VIX refers to the CBOE Volatility Index, which measures expected volatility in the U.S. stock market. The VIX spiked in February amid a pullback in equities but has mostly declined since, including in May.
Fischer, who left the Fed in October, called the situation in the Middle East “very tough.” U.S. President Donald Trump on Tuesday pulled out of an international nuclear deal with Iran, raising the risk of conflict in the Middle East, upsetting European allies and casting uncertainty over global oil supplies.
“This is a problem that could lead to nuclear proliferation,” he said. “It’s a problem that could break the relations between the United States and Europe even more than they have been affected already.”
Fischer, speaking alongside Mohamed El-Erian, the chief economic adviser for Allianz, also cited concerns about looming tariffs by and on the United States.
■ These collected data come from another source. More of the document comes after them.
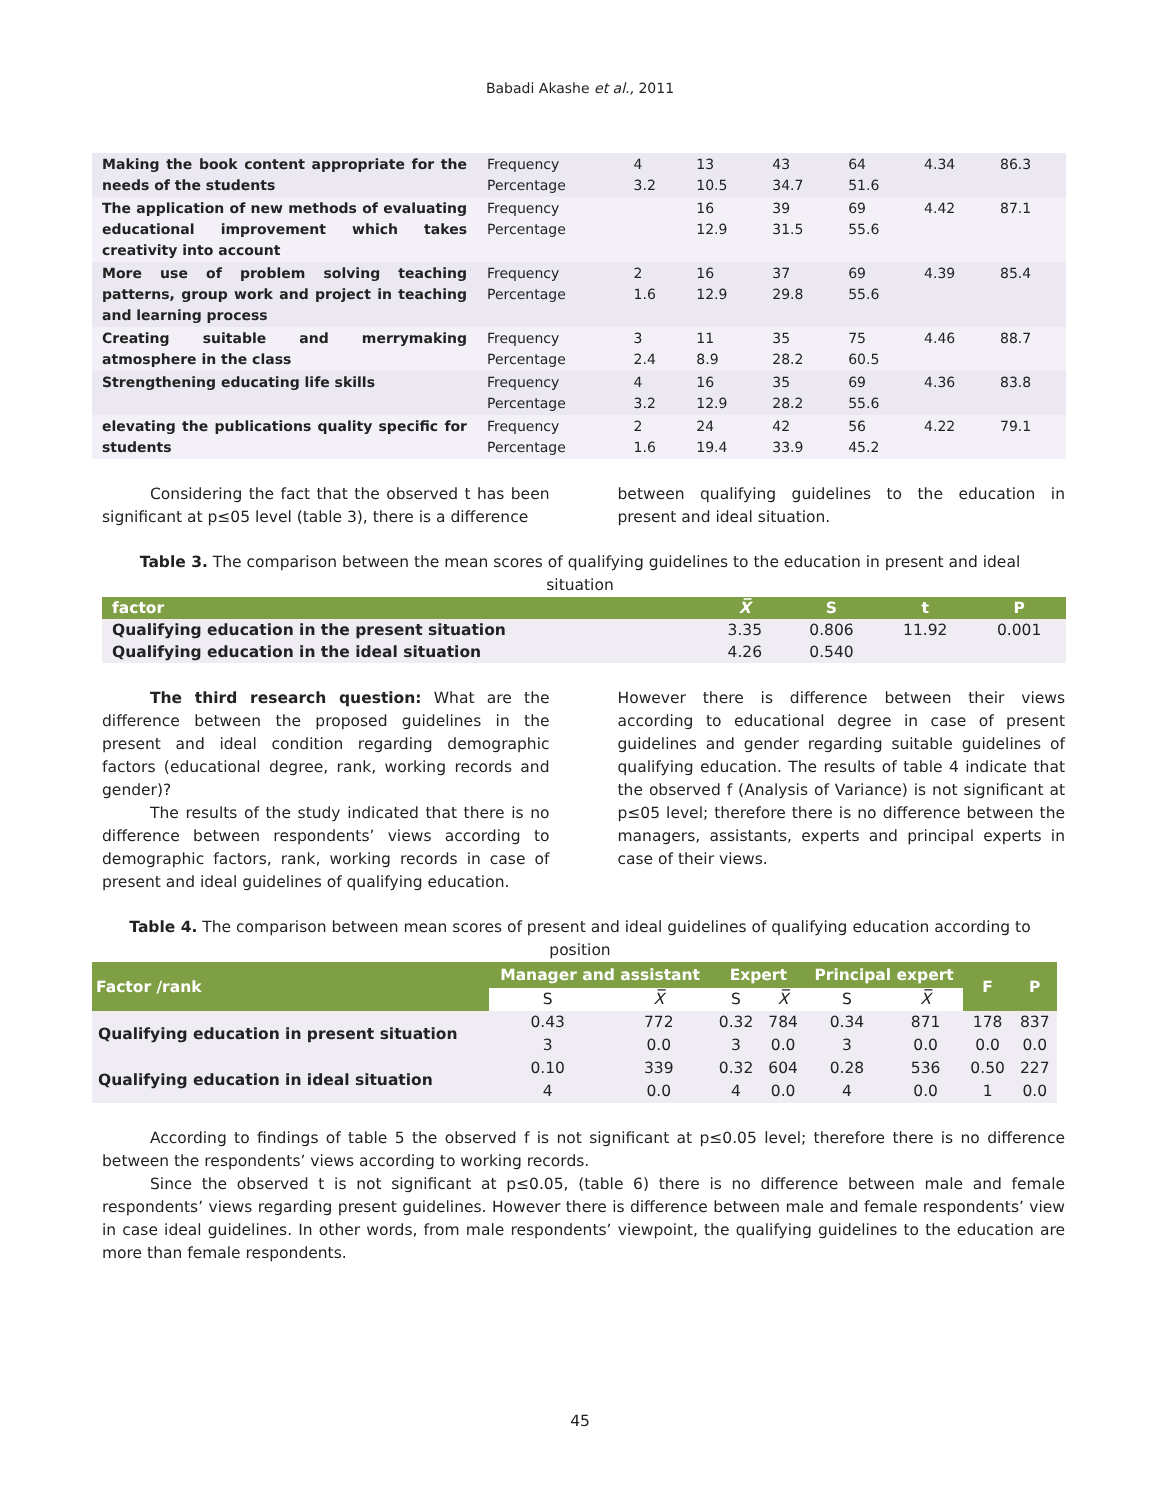Babadi Akashe et al., 2011
| Making the book content appropriate for the needs of the students | Frequency Percentage | 4 3.2 | 13 10.5 | 43 34.7 | 64 51.6 | 4.34 | 86.3 |
| The application of new methods of evaluating educational improvement which takes creativity into account | Frequency Percentage | | 16 12.9 | 39 31.5 | 69 55.6 | 4.42 | 87.1 |
| More use of problem solving teaching patterns, group work and project in teaching and learning process | Frequency Percentage | 2 1.6 | 16 12.9 | 37 29.8 | 69 55.6 | 4.39 | 85.4 |
| Creating suitable and merrymaking atmosphere in the class | Frequency Percentage | 3 2.4 | 11 8.9 | 35 28.2 | 75 60.5 | 4.46 | 88.7 |
| Strengthening educating life skills | Frequency Percentage | 4 3.2 | 16 12.9 | 35 28.2 | 69 55.6 | 4.36 | 83.8 |
| elevating the publications quality specific for students | Frequency Percentage | 2 1.6 | 24 19.4 | 42 33.9 | 56 45.2 | 4.22 | 79.1 |
Considering the fact that the observed t has been significant at p≤05 level (table 3), there is a difference
between qualifying guidelines to the education in present and ideal situation.
Table 3. The comparison between the mean scores of qualifying guidelines to the education in present and ideal situation
| factor | X̅ | S | t | P |
| --- | --- | --- | --- | --- |
| Qualifying education in the present situation | 3.35 | 0.806 | 11.92 | 0.001 |
| Qualifying education in the ideal situation | 4.26 | 0.540 | | |
The third research question: What are the difference between the proposed guidelines in the present and ideal condition regarding demographic factors (educational degree, rank, working records and gender)?
The results of the study indicated that there is no difference between respondents’ views according to demographic factors, rank, working records in case of present and ideal guidelines of qualifying education.
However there is difference between their views according to educational degree in case of present guidelines and gender regarding suitable guidelines of qualifying education. The results of table 4 indicate that the observed f (Analysis of Variance) is not significant at p≤05 level; therefore there is no difference between the managers, assistants, experts and principal experts in case of their views.
Table 4. The comparison between mean scores of present and ideal guidelines of qualifying education according to position
| Factor /rank | Manager and assistant | | Expert | | Principal expert | | F | P |
| --- | --- | --- | --- | --- | --- | --- | --- | --- |
| | S | X̅ | S | X̅ | S | X̅ | | |
| Qualifying education in present situation | 0.43 3 | 772 0.0 | 0.32 3 | 784 0.0 | 0.34 3 | 871 0.0 | 178 0.0 | 837 0.0 |
| Qualifying education in ideal situation | 0.10 4 | 339 0.0 | 0.32 4 | 604 0.0 | 0.28 4 | 536 0.0 | 0.50 1 | 227 0.0 |
According to findings of table 5 the observed f is not significant at p≤0.05 level; therefore there is no difference between the respondents’ views according to working records.
Since the observed t is not significant at p≤0.05, (table 6) there is no difference between male and female respondents’ views regarding present guidelines. However there is difference between male and female respondents’ view in case ideal guidelines. In other words, from male respondents’ viewpoint, the qualifying guidelines to the education are more than female respondents.
45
The world’s two largest economies are in a heated feud over U.S. tariffs on steel and aluminum and China’s retaliatory tariffs and port inspections.
“Trade wars in the past ended up with major economic negative consequences, and that could happen now,” Fischer said.
Fischer also discussed the potential negative effect on future economic policy of the recent U.S. tax overhaul that cut top corporate tax rates to 21 percent from 35 percent.
He said that future fiscal expansion would be “very difficult” and that the United States could one day be in a position where it could not float debt as easily.
“If people really were as worried about fiscal deficits as they should be, we wouldn’t have had a tax cut of this magnitude,” he said.
Still, Fischer said he was positive on the Fed leadership and indicated government interest rates were likely to rise given healthy economic indicators that traditionally lead to inflation, such as demand for labor and the supply of goods.
“I think if you are looking two to three years ahead in the capital markets you shouldn’t be ruling out numbers which are reasonable,” Fischer said, without specifying a number.
A U.S. 10-year Treasury bill currently yields around 3 percent.